Finally, this is our custom AssetPostprocessor.

public class AssetImport : AssetPostprocessor
{
    private readonly ImportTaskCollector _importTaskCollector;
    
    public AssetImport()
    {
        _importTaskCollector = new ImportTaskCollector();
    }
    
    void OnPostprocessGameObjectWithUserProperties(GameObject g, String[] userPropertyNames, System.Object[] userPropertyValues)
    {
        for (int propertyPairIndex = 0; propertyPairIndex < userPropertyNames.Length; propertyPairIndex++)
        {
            var userPropertyName = userPropertyNames[propertyPairIndex];
            var userPropertyValue = userPropertyValues[propertyPairIndex];
            
            IPostProcessGameObjectWithUserPropertiesTask importTask = _importTaskCollector.GetTask(userPropertyName);
            
            if (importTask != null)
            {
                importTask.ImportedGameObject = g;
                importTask.UserPropertyName = userPropertyName;
                importTask.UserPropertyValue = userPropertyName;
                
                if (importTask.ExecuteTask())
                {
                    importTask.PostExecuteTask();
                }
            }
        }
    }
}

Ok, with all of that in place, here is an example of how you would use it:

[ImportTaskAttribute("AddMeshCollider")]
public class AddMeshColliderTask : PostProcessGameObjectWithUserPropertiesTask
{
    public bool ExecuteTask()
    {
        ImportedGameObject.AddComponent<MeshCollider>();
        return true;
    }
}

Then, if you add an attribute named “AddMeshCollider” to any mesh in your maya scene, your task will get run for that game object and a MeshCollider will be added.

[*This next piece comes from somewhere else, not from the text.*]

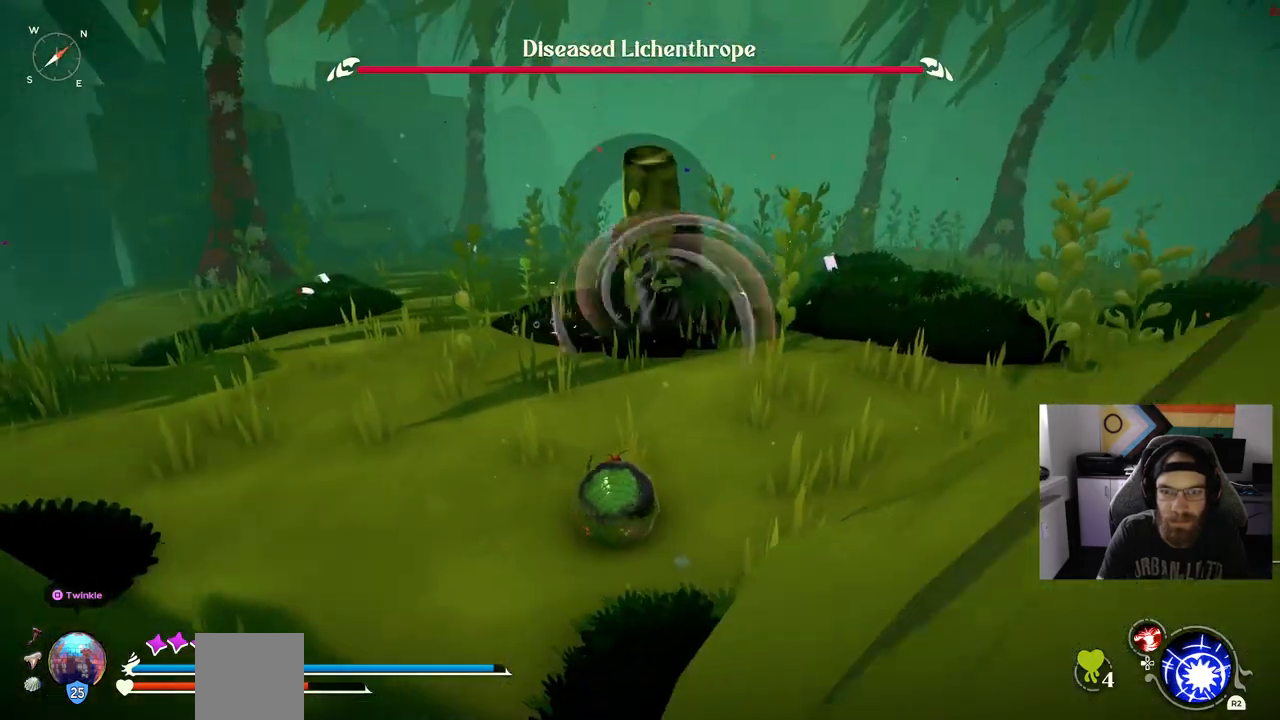
{"buttons": [], "left_stick": "up", "right_stick": "center", "events": [[100, "R3", "down"], [183, "R3", "up"]]}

But we can do better. We can make a generic AddComponentTask where the generic type parameter is the Component we want to add.

public class AddComponentTask<T> : PostProcessGameObjectWithUserPropertiesTask where T : Component
{
    public override bool ExecuteTask()
    {
        UserData = ImportedGameObject.AddComponent<T>();    

        return UserData != null;
    }
}

[ImportTask("AddMeshCollider")]
public class AddMeshColliderTask : AddComponentTask<MeshCollider>
{
	// Nothing to do, ExecuteTask() gets called on AddComponentTask<T>
	// and T is MeshCollider in this case.
}

Now, what if we wanted to add a CapsuleCollider and then set the height and radius from within Maya? The UserData property holds the component we just added, and now that code lives in the AddComponenTask‘s Execute method. We don’t want to keep duplicating the code for adding a component, so this is where the PostExecute method comes into play.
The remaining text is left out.